Nor do they seem in the least inclined to report on what we know for a fact are the already-disastrous consequences of such blind green lunacy, elsewhere.

They did not link the bid and statements about bringing forward the end of AGL’s coal power generation to four months of European power shortages and soaring prices driven by a lack of wind power, nor to brownouts in California and Texas or even to Russian gas price extortion […]

Reporters showed no sign they had heard about last week’s pact between Russia and China to shore up 100 million tonnes of coal a year for their mutual benefit.

Even some of Australia’s energy regulators, who’ve largely been captured by green-besotted executives, often funded by mega-wealthy union super funds, can see trouble brewing.

The body representing the transmission industry here, Energy Networks Australia, warned last Thursday week: “Increases in energy supply charges across the UK are cause for concern as almost 22 million households will see an average increase in their energy bill of 54 per cent from April.”

Other energy regulators, even those who’ve shown themselves to be wholly sold to the Church of Gaia, are tacitly admitting that we’re being sold a pup. Kerry Schott, head of the Energy Security Board, has quietly admitted that there is simply not enough storage to back up the grid when wind and solar inevitably fail to meet demand.

Still, Schott saw no reason for the government to block billionaire Mike’s green follies.

But is good ol’ Mike really doing it for Greta: putting the planet ahead of his own pockets?

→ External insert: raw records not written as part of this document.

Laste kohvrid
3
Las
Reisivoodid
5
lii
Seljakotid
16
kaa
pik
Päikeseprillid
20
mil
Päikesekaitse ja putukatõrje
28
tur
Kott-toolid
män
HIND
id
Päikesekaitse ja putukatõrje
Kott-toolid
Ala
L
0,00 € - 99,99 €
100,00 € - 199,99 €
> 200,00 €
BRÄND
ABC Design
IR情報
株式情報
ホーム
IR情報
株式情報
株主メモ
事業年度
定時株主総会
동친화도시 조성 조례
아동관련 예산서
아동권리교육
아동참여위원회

Not bloody likely: there’s a river of taxpayers’ money out there, and the rent-seekers are circling like sharks smelling blood in the water. As Cannon-Brooke’s partner in the bid admits.

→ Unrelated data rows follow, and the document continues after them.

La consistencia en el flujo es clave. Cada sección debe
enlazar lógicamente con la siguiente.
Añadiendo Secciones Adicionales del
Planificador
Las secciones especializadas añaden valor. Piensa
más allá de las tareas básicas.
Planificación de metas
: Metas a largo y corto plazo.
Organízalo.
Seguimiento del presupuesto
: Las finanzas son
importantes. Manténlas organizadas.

“Energy transition will be one of the biggest investment opportunities of our lifetimes. It is estimated $US150 trillion will need to be invested globally through 2050 to drive the decarbonisation of energy markets.”

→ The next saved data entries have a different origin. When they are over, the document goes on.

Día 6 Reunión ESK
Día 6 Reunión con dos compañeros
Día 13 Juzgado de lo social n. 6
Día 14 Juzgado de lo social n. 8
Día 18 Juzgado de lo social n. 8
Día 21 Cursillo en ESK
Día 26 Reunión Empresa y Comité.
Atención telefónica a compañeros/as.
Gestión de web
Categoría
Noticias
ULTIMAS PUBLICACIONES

All paid for by us. If not from our taxes, then from our power-bills.

When people such as Cannon-Brookes simply announce renewables are cheaper than coal, they are forgetting the tens of billions of dollars that will need to be spent on storage and new transmission lines, all of which will have to be paid for by consumers.

This is a problem entirely created by climate alarmism.

It is only the market design mechanism created in response to political decisions that has made coal uneconomical. Coal stations that run 24 hours a day cannot compete at five-minute bidding intervals with renewables, gas and hydro. Gas and hydro can be turned off when not used but large coal plants cannot.

Then there are the strategic implications of this green madness. At the same time the West is fulminating against Vladimir Putin, we’re rolling over and showing our bare, exposed bellies. Germany, for one, is entirely dependent on Russian gas.

The transition is giving dictators in Moscow and Beijing a lever over the West that they could not have dreamt of. US President Joe Biden is playing into their hands right now, making it harder for gas pipeline companies to operate in the US.

Who cares about that? The loonies of the Green movement have a planet to save.

Part of the problem around the world wherever the energy transition is advanced is the zealotry of environmentalists and their business and media acolytes who won’t admit renewables just don’t work well when demand for them is highest[…]

They also hate admitting gas plants that can be turned on and off quickly are one of the most efficient ways of dealing with the intermittency problem.

The Australian

We need only look to Germany, which has made itself an energy-vassal state of Russia, or the UK, where power rationing is back for the first time since the 1970s, to see where the billionaire green Pollyannas are leading us.